__Task brief__. Return every line of extracted text in the material below word for word, leaving out the pictures.

(Page images and their extracted text)
Start of Block
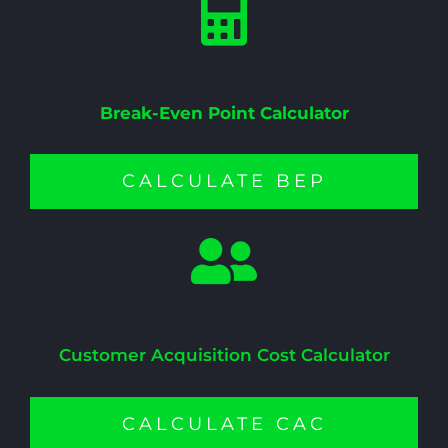
Break-Even Point Calculator
CALCULATE BEP
Customer Acquisition Cost Calculator
CALCULATE CAC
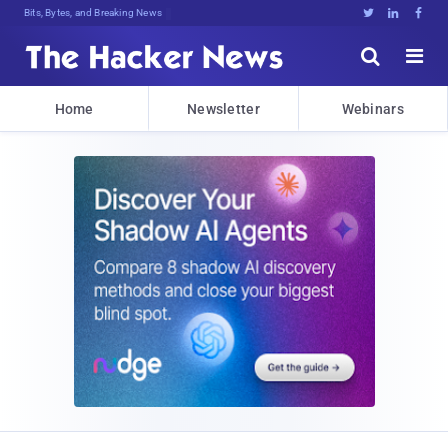
Bits, Bytes, and Breaking News





Home
Newsletter
Webinars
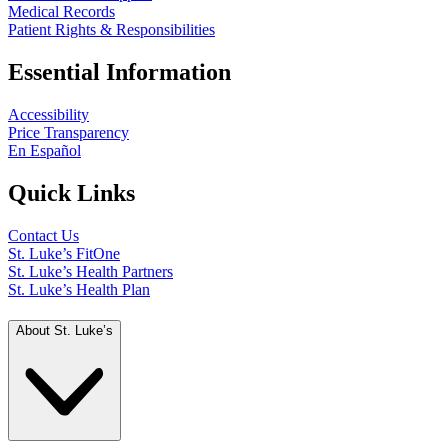
Medical Records
Patient Rights & Responsibilities
Essential Information
Accessibility
Price Transparency
En Español
Quick Links
Contact Us
St. Luke’s FitOne
St. Luke’s Health Partners
St. Luke’s Health Plan
About St. Luke’s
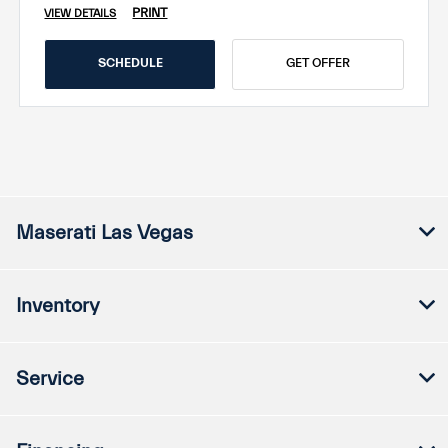
PRINT
VIEW DETAILS
SCHEDULE
GET OFFER
Maserati Las Vegas
Inventory
Service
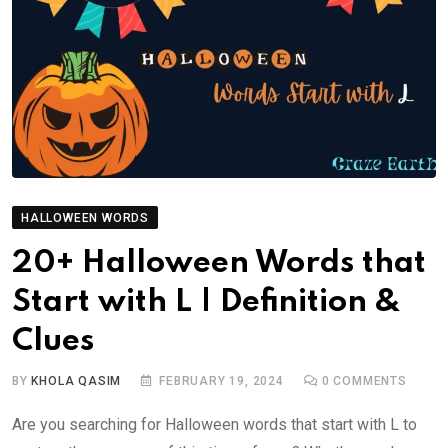
HALLOWEEN WORDS
20+ Halloween Words that
Start with L | Definition &
Clues
BY
KHOLA QASIM
FEBRUARY 19, 2024
0
COMMENTS
Are you searching for Halloween words that start with L to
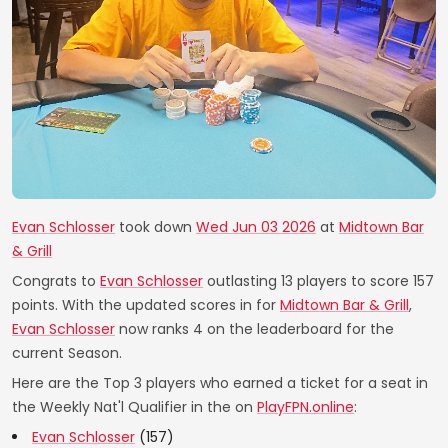
Evan Schlosser
took down
Wed Jun 03 2026
at
Midtown Bar
& Grill
Congrats to
Evan Schlosser
outlasting 13 players to score 157
points. With the updated scores in for
Midtown Bar & Grill
,
Evan Schlosser
now ranks 4 on the leaderboard for the
current Season.
Here are the Top 3 players who earned a ticket for a seat in
the Weekly Nat'l Qualifier in the on
PlayFPN.online
:
Evan Schlosser
(157)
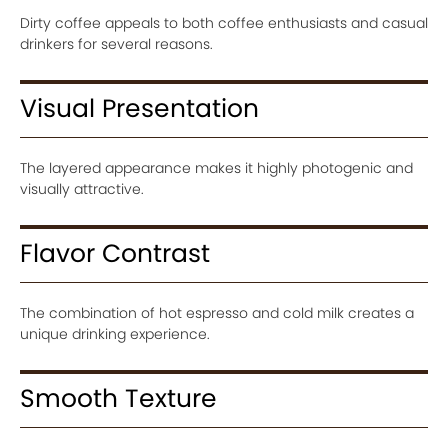
Dirty coffee appeals to both coffee enthusiasts and casual
drinkers for several reasons.
Visual Presentation
The layered appearance makes it highly photogenic and
visually attractive.
Flavor Contrast
The combination of hot espresso and cold milk creates a
unique drinking experience.
Smooth Texture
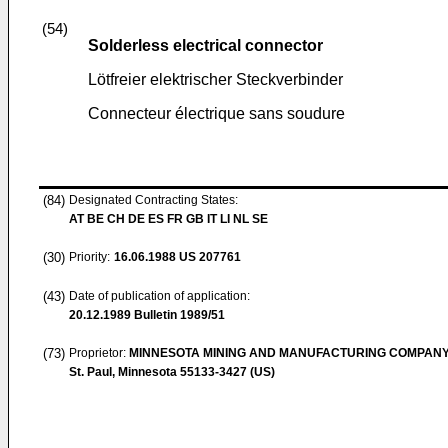
(54)
Solderless electrical connector
Lötfreier elektrischer Steckverbinder
Connecteur électrique sans soudure
(84)
Designated Contracting States:
AT BE CH DE ES FR GB IT LI NL SE
(30)
Priority:
16.06.1988
US 207761
(43)
Date of publication of application:
20.12.1989
Bulletin 1989/51
(73)
Proprietor:
MINNESOTA MINING AND MANUFACTURING COMPAN
St. Paul, Minnesota 55133-3427 (US)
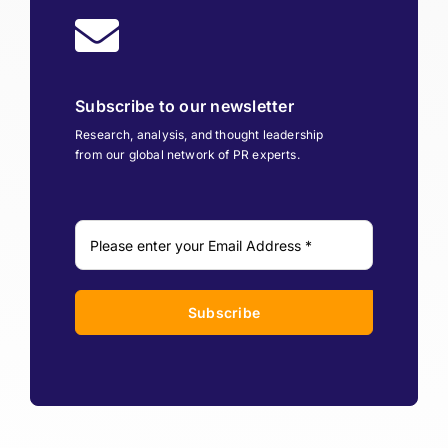
Subscribe to our newsletter
Research, analysis, and thought leadership
from our global network of PR experts.
Subscribe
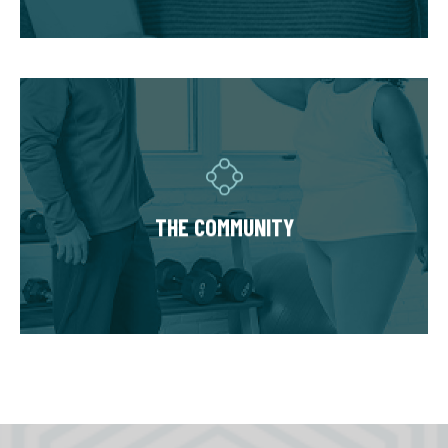
hold you accountable.
THE COMMUNITY
Fitness Together is a family - where
individuality is celebrated and our clients are
as diverse as our personal trainers and
THE COMMUNITY
owners. Relationships are built around a
welcoming, highly personal wellness
experience that leaves a lasting impact.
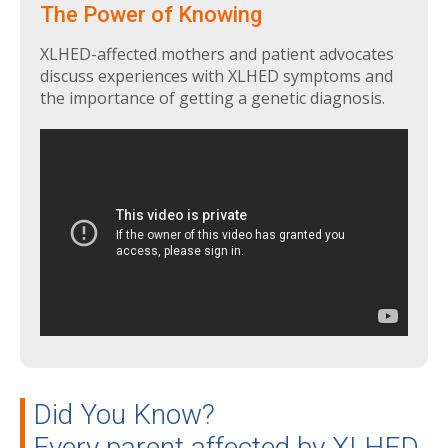
The Power of Knowing
XLHED-affected mothers and patient advocates
discuss experiences with XLHED symptoms and
the importance of getting a genetic diagnosis.
Did You Know?
Every parent affected by XLHED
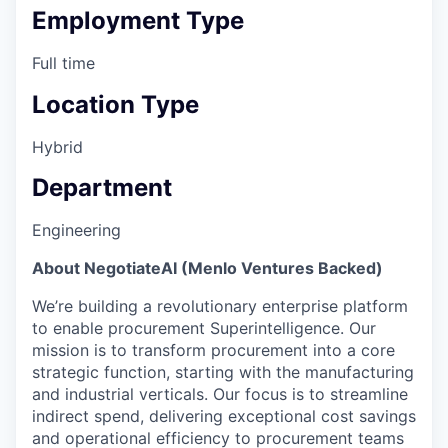
Employment Type
Full time
Location Type
Hybrid
Department
Engineering
About NegotiateAI (Menlo Ventures Backed)
We’re building a revolutionary enterprise platform
to enable procurement Superintelligence. Our
mission is to transform procurement into a core
strategic function, starting with the manufacturing
and industrial verticals. Our focus is to streamline
indirect spend, delivering exceptional cost savings
and operational efficiency to procurement teams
End of Block
__Result for this exercise__.
Break-Even Point Calculator
CALCULATE BEP
Customer Acquisition Cost Calculator
CALCULATE CAC
Bits, Bytes, and Breaking News





Home
Newsletter
Webinars
Medical Records
Patient Rights & Responsibilities
Essential Information
Accessibility
Price Transparency
En Español
Quick Links
Contact Us
St. Luke’s FitOne
St. Luke’s Health Partners
St. Luke’s Health Plan
About St. Luke’s
PRINT
VIEW DETAILS
SCHEDULE
GET OFFER
Maserati Las Vegas
Inventory
Service
HALLOWEEN WORDS
20+ Halloween Words that
Start with L | Definition &
Clues
BY
KHOLA QASIM
FEBRUARY 19, 2024
0
COMMENTS
Are you searching for Halloween words that start with L to
Evan Schlosser
took down
Wed Jun 03 2026
at
Midtown Bar
& Grill
Congrats to
Evan Schlosser
outlasting 13 players to score 157
points. With the updated scores in for
Midtown Bar & Grill
,
Evan Schlosser
now ranks 4 on the leaderboard for the
current Season.
Here are the Top 3 players who earned a ticket for a seat in
the Weekly Nat'l Qualifier in the on
PlayFPN.online
:
Evan Schlosser
(157)
Dirty coffee appeals to both coffee enthusiasts and casual
drinkers for several reasons.
Visual Presentation
The layered appearance makes it highly photogenic and
visually attractive.
Flavor Contrast
The combination of hot espresso and cold milk creates a
unique drinking experience.
Smooth Texture
(54)
Solderless electrical connector
Lötfreier elektrischer Steckverbinder
Connecteur électrique sans soudure
(84)
Designated Contracting States:
AT BE CH DE ES FR GB IT LI NL SE
(30)
Priority:
16.06.1988
US 207761
(43)
Date of publication of application:
20.12.1989
Bulletin 1989/51
(73)
Proprietor:
MINNESOTA MINING AND MANUFACTURING COMPAN
St. Paul, Minnesota 55133-3427 (US)
Subscribe to our newsletter
Research, analysis, and thought leadership
from our global network of PR experts.
Subscribe
hold you accountable.
THE COMMUNITY
Fitness Together is a family - where
individuality is celebrated and our clients are
as diverse as our personal trainers and
THE COMMUNITY
owners. Relationships are built around a
welcoming, highly personal wellness
experience that leaves a lasting impact.
The Power of Knowing
XLHED-affected mothers and patient advocates
discuss experiences with XLHED symptoms and
the importance of getting a genetic diagnosis.
Did You Know?
Every parent affected by XLHED
Employment Type
Full time
Location Type
Hybrid
Department
Engineering
About NegotiateAI (Menlo Ventures Backed)
We’re building a revolutionary enterprise platform
to enable procurement Superintelligence. Our
mission is to transform procurement into a core
strategic function, starting with the manufacturing
and industrial verticals. Our focus is to streamline
indirect spend, delivering exceptional cost savings
and operational efficiency to procurement teams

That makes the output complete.